Die 20-jährige Amytis Heim aus Paris studiert in Heidelberg - Wochenendtrip nach Hause wurde zum Albtraum - Gedenken heute auf dem Theaterplatz

15.11.2015 UPDATE: 16.11.2015 06:00 Uhr 2 Minuten, 13 Sekunden

Amytis Heim Foto: privat

Von Sebastian Riemer

Als Amytis Heim am Freitagabend in Paris aus dem ICE stieg, freute sie sich auf eine schöne Zeit mit ihren Freuden und ihrer Familie. "Ich bin über das Wochenende nach Hause gefahren, um mit meinen Liebsten zu feiern", sagt die 20-jährige Studentin. Sie war glücklich, in ihrer Heimatstadt zu sein, als sie um 18 Uhr am Bahnhof Gare de l’Est ankam.

Sonntagabend, exakt 48 Stunden später: Amytis Heim steht wieder am Gare de l’Est - doch ihre Welt ist eine andere.
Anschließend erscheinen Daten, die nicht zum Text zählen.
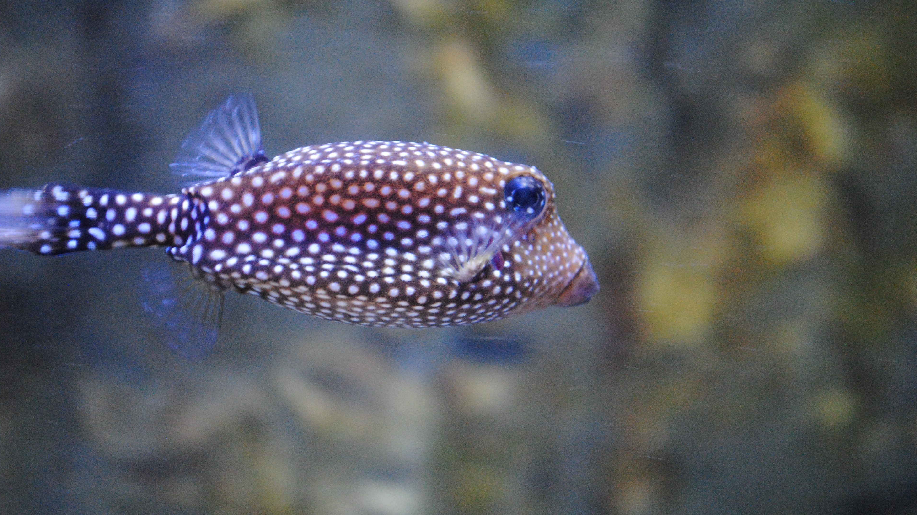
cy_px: 256
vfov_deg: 16.5
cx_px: 460
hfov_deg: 29.0
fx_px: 1775
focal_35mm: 73
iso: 1600
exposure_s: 1/25
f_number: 5.3
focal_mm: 46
Während die Pariserin auf ihren Zug zurück nach Heidelberg wartet, wo die Medizinstudentin seit rund zwei Monaten ihr Erasmus-Semester verbringt, spricht sie mit uns am Telefon über das schlimmste Wochenende ihres jungen Lebens.

"Ich habe eine Freundin verloren", sagt Heim. Sie spricht ruhig und gefasst, doch der Schock sitzt tief, das ist ihr anzumerken. Die Freundin war unter den 19 Opfern, welche die Attentäter auf der Terrasse des Restaurants "La Belle Equipe" ermordeten. "Ich erfuhr davon erst am nächsten Tag. Über Facebook. Ihr Mann schrieb dort, dass seine Frau tot sei." Die beiden kannten sich seit Jahren, über eine Wohltätigkeitsorganisation, welche die Freundin gegründet und für die Amytis Heim ehrenamtlich gearbeitet hatte. Die Organisation kümmert sich um benachteiligte Kinder in Madagaskar. "Vor zwei Jahren haben wir gemeinsam drei Wochen dort verbracht."
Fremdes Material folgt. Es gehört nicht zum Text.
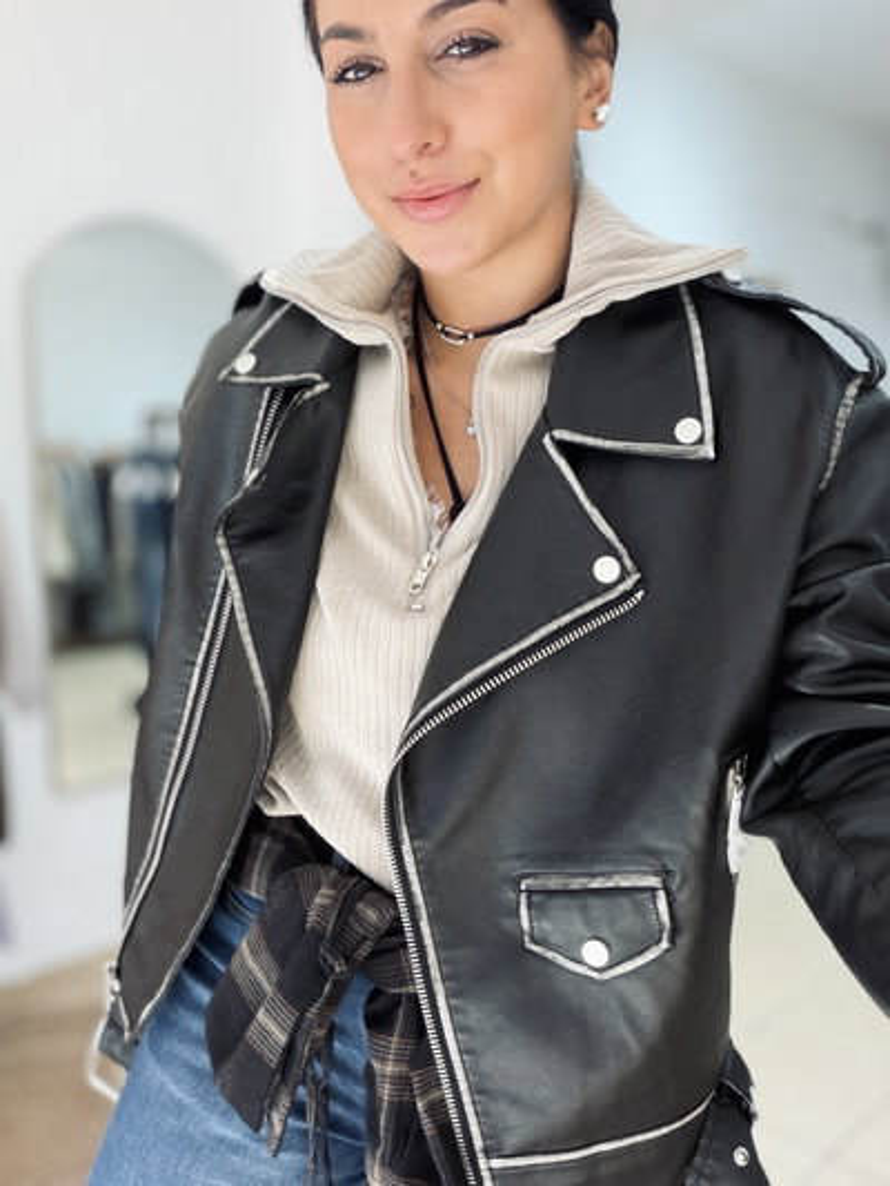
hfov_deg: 46.8
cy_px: 593
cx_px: 445
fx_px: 1028
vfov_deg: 60.0
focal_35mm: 30
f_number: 1.9
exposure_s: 1/111
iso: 80
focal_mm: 2.71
Am Telefon erzählt die junge Frau ihr Wochenende chronologisch - als könne sie selbst all das nur verstehen, wenn sie es Stunde für Stunde nacherzählt. Vom Bahnhof ging sie am Freitag direkt in eine Bar, zur Geburtstagsparty eines Freundes. "Am späteren Abend erreichten uns die ersten Nachrichten, über das Handy und den Fernseher in der Bar", erzählt sie. "Nach und nach wurde uns klar, welche Ausmaße das alles hat." Obwohl die Bar in einem Stadtteil liegt, der nicht von den Anschlägen betroffen war, wurde der Besitzer um 23.30 Uhr angewiesen, seinen Laden zu schließen. Die Nacht verbrachte Heim bei Freunden. "Der Vater eines Freundes holte uns ab."

Schlafen konnte sie nicht, in Sorge um die vielen Freunde. "Meine Eltern und meine Schwester konnte ich zum Glück gleich erreichen, sie waren zu Hause." Viele ihrer Freunde markierten sich auf Facebook als "sicher". "Ich war wirklich froh in dieser Nacht, dass Facebook diese Möglichkeit zur Verfügung stellte", so Heim.
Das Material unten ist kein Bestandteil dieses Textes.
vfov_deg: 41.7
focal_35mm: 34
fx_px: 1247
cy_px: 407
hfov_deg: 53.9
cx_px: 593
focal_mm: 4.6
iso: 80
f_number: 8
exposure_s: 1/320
Am Samstag konnte sie endlich zu ihrer Familie. Und trotz der schrecklichen Nachricht vom Tod ihrer Freundin, ging sie abends mit ihren Eltern und ihrer Schwester in ein Restaurant: Es war der Geburtstag ihres Vaters. "Wir können ja nicht für den Rest unseres Lebens zu Hause bleiben." Auf der Straße sei keine Menschenseele gewesen. "Es war gespenstisch. Das habe ich in Paris noch nie erlebt - schon gar nicht an einem Samstagabend, wo eigentlich überall gefeiert wird." Doch schon am Sonntag, erzählt Amytis Heim, sei das Leben langsam in die Straßen der Hauptstadt zurückgekehrt.

In ihrer Trauer und Verzweiflung kontaktierte die Studentin französische Kommilitonen in Heidelberg. "Wir wollten etwas tun, um unserer Trauer Ausdruck zu verleihen." Gemeinsam stellten sie in kürzester Zeit eine Gedenkveranstaltung auf die Beine: Am heutigen Montagabend um 20 Uhr treffen sich die Studenten auf dem Theaterplatz (nicht Universitätsplatz) - und laden alle Heidelberg ein, dazuzukommen. "Es gibt keine politische oder religiöse Botschaft", sagt Amytis Heim. "Wir wollen einfach nur mit Kerzen der Opfer von Paris gedenken."

Wegen des Aufbaus Weihnachtsmarktes muss die Gedenkveranstaltung vom Universitätsplatz auf den Theaterplatz verlegt werden.

Info: Die Gedenkveranstaltung zu Ehren der ermordeten Menschen in Paris findet am Montagabend um 20 Uhr auf dem Theaterplatz (nicht Universitätsplatz!!!) statt.